Although 2016 will begin with the usual degree of apprehension, there is a little more certainty about some of the key issues facing the world and the region. This provides some confidence that 2016 could actually be a year of progress despite headlines again being dominated by risks.
In particular, with the path of US interest rates this year looking more certain and “lift-off” now behind us, the question becomes how much the Federal Reserve will raise rates instead of whether it will.
The fact that the era of zero rates is behind it may well create confidence in the US economy, but it might also translate into better overseas activity, too, as uncertainty is reduced, especially with euro-zone crises also diminished.
Markets are now likely to find an anchor in accommodative monetary policy in other parts of the world and from recovering US-led global economic growth.
This year is still expected to be a challenging one in the GCC, with low oil prices, uncertain geopolitics and higher US rates weighing on the macroeconomic outlook.
A halving of oil revenue since 2014 is likely to lead to a more cautious approach to spending by governments, with some countries, such as Saudi Arabia, already announcing spending cuts for this year.

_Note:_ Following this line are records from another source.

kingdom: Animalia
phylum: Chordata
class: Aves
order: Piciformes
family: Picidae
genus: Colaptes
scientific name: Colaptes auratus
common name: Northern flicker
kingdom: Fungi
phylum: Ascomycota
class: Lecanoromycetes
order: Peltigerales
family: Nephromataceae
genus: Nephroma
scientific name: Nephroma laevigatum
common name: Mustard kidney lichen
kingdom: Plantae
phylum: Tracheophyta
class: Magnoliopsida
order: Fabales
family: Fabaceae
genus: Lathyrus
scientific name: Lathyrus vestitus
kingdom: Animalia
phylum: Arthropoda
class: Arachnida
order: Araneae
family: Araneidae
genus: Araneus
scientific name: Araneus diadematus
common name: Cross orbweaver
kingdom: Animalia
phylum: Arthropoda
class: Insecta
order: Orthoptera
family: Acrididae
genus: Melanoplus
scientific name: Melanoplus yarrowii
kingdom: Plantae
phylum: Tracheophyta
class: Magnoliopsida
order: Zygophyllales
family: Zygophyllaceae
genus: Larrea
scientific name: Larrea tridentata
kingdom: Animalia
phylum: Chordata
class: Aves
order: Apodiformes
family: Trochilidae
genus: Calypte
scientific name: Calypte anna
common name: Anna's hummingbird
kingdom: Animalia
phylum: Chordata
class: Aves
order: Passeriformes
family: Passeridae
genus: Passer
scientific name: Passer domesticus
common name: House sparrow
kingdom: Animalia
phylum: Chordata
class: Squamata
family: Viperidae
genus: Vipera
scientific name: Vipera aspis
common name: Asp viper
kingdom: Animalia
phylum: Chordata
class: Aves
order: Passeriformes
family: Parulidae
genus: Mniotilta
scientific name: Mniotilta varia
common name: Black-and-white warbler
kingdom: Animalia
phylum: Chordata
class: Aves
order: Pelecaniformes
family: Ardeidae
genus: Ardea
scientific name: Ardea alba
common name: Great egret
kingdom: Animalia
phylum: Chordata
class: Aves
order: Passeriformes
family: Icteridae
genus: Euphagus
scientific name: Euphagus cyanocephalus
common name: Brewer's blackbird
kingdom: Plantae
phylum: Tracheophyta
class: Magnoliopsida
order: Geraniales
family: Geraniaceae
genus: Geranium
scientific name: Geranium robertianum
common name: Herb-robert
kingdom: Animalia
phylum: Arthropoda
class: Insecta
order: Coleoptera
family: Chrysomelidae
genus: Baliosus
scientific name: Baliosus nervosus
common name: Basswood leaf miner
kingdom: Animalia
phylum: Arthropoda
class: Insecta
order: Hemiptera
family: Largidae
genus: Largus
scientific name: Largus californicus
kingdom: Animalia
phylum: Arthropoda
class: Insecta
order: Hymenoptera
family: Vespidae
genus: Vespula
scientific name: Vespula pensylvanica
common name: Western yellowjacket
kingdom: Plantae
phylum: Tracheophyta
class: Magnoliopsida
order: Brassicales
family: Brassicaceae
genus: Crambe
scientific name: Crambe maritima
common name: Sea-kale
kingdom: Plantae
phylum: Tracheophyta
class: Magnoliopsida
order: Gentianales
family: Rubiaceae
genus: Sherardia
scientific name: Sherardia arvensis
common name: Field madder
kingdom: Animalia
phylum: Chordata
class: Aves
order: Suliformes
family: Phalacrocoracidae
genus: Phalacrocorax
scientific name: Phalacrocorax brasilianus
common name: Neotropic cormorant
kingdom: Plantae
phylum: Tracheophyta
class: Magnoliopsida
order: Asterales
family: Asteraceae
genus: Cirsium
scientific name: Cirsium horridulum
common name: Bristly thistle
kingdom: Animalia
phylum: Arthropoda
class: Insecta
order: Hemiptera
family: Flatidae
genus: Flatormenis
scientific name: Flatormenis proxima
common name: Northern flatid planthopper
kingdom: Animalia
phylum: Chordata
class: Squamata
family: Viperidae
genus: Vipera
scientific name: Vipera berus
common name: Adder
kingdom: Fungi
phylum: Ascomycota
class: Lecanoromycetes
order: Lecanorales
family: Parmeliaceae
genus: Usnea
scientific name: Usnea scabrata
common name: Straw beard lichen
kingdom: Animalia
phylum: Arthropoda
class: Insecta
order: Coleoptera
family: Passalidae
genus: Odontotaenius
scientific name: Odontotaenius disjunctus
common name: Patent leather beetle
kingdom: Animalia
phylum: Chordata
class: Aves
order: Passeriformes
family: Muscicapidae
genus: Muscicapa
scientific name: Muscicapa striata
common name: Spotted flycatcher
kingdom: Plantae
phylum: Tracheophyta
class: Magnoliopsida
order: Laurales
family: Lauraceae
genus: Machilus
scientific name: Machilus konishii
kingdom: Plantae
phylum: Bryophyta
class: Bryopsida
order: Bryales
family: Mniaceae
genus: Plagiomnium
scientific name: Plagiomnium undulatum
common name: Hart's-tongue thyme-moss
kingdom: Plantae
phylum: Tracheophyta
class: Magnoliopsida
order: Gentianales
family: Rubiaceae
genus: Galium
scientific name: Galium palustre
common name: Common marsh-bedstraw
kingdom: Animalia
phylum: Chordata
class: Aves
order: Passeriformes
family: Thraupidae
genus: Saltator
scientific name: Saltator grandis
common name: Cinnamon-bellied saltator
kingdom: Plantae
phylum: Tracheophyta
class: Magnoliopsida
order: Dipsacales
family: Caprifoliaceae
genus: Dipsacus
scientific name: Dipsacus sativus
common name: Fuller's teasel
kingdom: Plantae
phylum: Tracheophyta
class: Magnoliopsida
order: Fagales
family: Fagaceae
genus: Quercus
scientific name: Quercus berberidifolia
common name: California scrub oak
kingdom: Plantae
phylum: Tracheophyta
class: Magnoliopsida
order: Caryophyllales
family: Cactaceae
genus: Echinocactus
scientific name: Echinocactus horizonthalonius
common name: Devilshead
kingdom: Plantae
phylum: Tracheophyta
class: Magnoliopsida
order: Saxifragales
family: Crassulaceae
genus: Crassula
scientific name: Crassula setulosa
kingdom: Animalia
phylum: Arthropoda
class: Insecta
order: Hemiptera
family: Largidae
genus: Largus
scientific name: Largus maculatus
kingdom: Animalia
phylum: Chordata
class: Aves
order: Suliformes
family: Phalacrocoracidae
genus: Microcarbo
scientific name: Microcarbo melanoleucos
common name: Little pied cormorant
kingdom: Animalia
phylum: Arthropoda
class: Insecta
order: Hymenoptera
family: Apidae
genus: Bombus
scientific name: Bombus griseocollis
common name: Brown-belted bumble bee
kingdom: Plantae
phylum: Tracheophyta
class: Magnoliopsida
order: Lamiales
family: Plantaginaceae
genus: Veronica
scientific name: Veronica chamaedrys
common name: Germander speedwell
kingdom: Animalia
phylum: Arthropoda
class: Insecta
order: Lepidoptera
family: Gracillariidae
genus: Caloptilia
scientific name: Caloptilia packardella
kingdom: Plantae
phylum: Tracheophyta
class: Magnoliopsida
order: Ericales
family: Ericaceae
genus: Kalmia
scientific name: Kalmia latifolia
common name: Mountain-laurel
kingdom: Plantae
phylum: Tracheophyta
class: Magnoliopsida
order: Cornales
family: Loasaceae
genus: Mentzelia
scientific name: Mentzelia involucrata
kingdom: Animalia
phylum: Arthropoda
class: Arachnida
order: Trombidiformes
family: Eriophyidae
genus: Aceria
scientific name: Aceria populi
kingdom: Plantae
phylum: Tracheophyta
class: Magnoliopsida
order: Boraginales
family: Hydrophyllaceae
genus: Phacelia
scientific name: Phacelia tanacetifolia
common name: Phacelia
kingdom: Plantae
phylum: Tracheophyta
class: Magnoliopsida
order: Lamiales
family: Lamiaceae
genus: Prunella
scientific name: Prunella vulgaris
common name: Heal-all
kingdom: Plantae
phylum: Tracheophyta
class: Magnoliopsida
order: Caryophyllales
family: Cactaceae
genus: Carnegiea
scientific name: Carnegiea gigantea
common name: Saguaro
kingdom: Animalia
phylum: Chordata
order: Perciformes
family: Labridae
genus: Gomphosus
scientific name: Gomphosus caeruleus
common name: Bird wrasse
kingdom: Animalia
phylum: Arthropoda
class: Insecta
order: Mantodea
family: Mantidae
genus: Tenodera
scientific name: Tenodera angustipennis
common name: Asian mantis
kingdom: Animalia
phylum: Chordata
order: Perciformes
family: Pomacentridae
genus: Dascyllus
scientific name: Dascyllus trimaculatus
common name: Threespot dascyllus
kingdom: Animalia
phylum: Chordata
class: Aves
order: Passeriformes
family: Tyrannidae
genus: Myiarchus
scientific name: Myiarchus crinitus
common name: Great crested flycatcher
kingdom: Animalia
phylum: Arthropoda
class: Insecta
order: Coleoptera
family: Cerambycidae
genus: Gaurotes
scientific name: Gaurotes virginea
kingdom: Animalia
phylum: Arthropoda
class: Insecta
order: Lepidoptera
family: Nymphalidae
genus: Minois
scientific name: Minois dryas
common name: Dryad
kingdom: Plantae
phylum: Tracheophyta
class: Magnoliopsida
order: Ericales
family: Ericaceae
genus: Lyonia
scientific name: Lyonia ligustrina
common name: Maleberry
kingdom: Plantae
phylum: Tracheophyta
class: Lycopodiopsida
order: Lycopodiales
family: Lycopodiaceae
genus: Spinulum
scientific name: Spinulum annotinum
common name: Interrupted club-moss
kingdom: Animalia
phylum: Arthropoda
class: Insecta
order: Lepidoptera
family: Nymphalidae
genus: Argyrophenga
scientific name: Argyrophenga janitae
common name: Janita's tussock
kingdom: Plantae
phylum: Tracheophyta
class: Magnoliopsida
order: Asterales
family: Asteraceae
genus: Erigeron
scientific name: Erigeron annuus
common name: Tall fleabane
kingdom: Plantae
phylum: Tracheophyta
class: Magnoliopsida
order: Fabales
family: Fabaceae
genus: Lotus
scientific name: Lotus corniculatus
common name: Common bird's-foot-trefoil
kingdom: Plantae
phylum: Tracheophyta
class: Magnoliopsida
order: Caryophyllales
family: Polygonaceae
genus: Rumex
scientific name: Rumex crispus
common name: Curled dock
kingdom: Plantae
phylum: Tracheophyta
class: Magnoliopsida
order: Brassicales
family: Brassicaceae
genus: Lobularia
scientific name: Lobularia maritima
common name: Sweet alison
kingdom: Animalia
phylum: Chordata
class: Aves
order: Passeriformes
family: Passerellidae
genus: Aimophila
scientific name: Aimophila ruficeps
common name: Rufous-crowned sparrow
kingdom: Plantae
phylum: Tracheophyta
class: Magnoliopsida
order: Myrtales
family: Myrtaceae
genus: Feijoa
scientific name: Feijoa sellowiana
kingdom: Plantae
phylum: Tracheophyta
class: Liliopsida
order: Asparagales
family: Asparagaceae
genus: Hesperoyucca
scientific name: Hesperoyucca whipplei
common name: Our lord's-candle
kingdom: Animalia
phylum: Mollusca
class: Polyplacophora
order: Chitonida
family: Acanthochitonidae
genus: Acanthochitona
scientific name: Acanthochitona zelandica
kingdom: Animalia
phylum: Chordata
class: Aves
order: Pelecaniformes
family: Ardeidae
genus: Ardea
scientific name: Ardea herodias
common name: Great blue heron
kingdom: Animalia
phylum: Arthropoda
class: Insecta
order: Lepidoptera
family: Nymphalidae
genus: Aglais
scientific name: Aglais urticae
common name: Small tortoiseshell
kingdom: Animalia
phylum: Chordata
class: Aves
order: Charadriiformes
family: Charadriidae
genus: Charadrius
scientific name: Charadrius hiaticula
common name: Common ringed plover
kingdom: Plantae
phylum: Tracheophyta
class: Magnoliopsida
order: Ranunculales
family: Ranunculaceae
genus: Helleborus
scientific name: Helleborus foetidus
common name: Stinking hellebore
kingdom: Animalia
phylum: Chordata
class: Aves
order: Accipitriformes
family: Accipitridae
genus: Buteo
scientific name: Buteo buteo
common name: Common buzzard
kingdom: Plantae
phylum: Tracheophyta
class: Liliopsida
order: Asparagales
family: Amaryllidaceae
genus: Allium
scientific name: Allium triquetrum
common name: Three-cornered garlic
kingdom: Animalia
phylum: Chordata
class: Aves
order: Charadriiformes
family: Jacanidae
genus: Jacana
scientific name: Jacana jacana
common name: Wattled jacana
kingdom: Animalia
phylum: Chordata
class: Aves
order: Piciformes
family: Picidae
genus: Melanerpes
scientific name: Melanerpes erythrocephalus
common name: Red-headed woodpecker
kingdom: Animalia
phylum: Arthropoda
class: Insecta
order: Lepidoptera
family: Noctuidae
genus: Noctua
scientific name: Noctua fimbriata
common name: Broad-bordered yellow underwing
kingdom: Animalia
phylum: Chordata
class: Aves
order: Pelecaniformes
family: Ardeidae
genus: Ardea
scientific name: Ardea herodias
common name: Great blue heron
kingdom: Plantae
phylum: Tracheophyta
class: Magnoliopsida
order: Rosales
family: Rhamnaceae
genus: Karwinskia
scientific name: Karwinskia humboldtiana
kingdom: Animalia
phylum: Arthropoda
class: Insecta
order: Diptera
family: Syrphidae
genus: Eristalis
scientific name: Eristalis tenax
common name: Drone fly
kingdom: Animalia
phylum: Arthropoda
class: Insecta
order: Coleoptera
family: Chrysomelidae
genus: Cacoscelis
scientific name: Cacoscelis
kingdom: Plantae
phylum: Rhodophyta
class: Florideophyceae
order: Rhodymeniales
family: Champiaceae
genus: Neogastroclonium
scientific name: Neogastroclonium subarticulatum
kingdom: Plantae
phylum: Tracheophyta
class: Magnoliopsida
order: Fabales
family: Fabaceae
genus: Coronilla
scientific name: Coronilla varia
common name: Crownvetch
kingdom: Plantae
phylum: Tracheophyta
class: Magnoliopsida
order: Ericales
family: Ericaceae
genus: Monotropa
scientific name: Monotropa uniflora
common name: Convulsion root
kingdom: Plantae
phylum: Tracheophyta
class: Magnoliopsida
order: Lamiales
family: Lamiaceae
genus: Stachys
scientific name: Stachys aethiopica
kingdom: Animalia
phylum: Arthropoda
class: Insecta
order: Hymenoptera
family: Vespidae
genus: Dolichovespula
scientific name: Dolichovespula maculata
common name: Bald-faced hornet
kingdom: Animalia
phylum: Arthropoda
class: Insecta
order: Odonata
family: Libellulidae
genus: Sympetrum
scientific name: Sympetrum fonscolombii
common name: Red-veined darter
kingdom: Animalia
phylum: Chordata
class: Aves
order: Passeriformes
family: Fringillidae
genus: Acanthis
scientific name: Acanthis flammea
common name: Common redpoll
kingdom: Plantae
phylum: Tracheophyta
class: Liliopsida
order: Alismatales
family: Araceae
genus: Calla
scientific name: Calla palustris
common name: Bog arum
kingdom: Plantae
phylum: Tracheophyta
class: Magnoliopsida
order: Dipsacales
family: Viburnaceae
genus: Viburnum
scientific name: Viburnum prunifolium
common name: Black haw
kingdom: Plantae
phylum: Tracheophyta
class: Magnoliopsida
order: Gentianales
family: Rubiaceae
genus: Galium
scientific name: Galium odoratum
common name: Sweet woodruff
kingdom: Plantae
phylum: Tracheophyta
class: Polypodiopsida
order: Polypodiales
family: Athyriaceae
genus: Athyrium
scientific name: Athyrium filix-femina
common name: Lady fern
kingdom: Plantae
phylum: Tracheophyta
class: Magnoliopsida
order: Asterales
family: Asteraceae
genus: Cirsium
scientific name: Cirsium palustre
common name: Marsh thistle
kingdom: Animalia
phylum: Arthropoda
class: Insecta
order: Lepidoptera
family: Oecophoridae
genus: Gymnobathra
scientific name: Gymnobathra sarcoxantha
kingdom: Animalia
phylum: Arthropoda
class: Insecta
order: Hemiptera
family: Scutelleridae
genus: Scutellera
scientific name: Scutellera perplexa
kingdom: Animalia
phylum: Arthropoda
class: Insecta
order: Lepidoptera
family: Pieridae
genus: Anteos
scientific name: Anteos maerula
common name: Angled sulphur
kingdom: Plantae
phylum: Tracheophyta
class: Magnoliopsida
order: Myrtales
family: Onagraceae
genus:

Moreover, measures to boost non-oil revenues, such as a value added tax or corporate income tax, may also be announced next year, although implementation is unlikely before 2018.
With governments in the region needing to borrow more to fund expenditure, some businesses may find it more difficult, and more expensive, to obtain credit, particularly as the costs of bank funding rises. Higher US interest rates will also feed through to increased borrowing costs in the region. Against this background, it is unsurprising that businesses might be wary.
Nevertheless, there are several reasons to remain cautiously optimistic about the GCC, and the UAE in particular. The resilience of the UAE’s and Saudi Arabia’s non-oil sectors last year bodes well for this year. Oil production is expected to remain elevated, despite the price outlook, underpinning activity in the manufacturing sector in particular. Fiscal reserves accumulated over the past decade will allow governments in the region to manage the pace of fiscal consolidation in a measured way. The UAE and Qatar have committed to ambitious infrastructure projects, which must be delivered by 2020 and 2022 – in time for the Expo and Fifa World Cup – respectively, which will continue to underpin growth and activity in the non-oil sectors.
Outside of the GCC, it is setting up to be another year of below-trend growth for most of the Middle East’s smaller oil importing economies. Continuing conflicts in Libya and Syria are likely to have negative spillovers for into neighbouring countries, which are all struggling to restore investor confidence and boost moribund tourism industries. While these economies can theoretically benefit in an environment of weaker global commodity prices, they are also likely to suffer to the extent that lower oil prices begin to curtail aid, investment and remittances from the Arabian Gulf.
Fortunately, as these economies tend to have limited reliance on short-term portfolio flows, they will be somewhat insulated from any market turmoil that might hit other emerging markets around the world caused by rising interest rates in the US, while financial support from institutions such as the IMF will help cover their external financing requirements. For the oil exporters, there is likely to be a sharp slowdown in growth through the year, including Iraq and Algeria, as governments slash public spending to rein in ballooning budget deficits.
Most attention, however, is likely to be focused on Iran, as a potential lifting of international sanctions in the first quarter paves the way for the country’s reintegration into the global economy.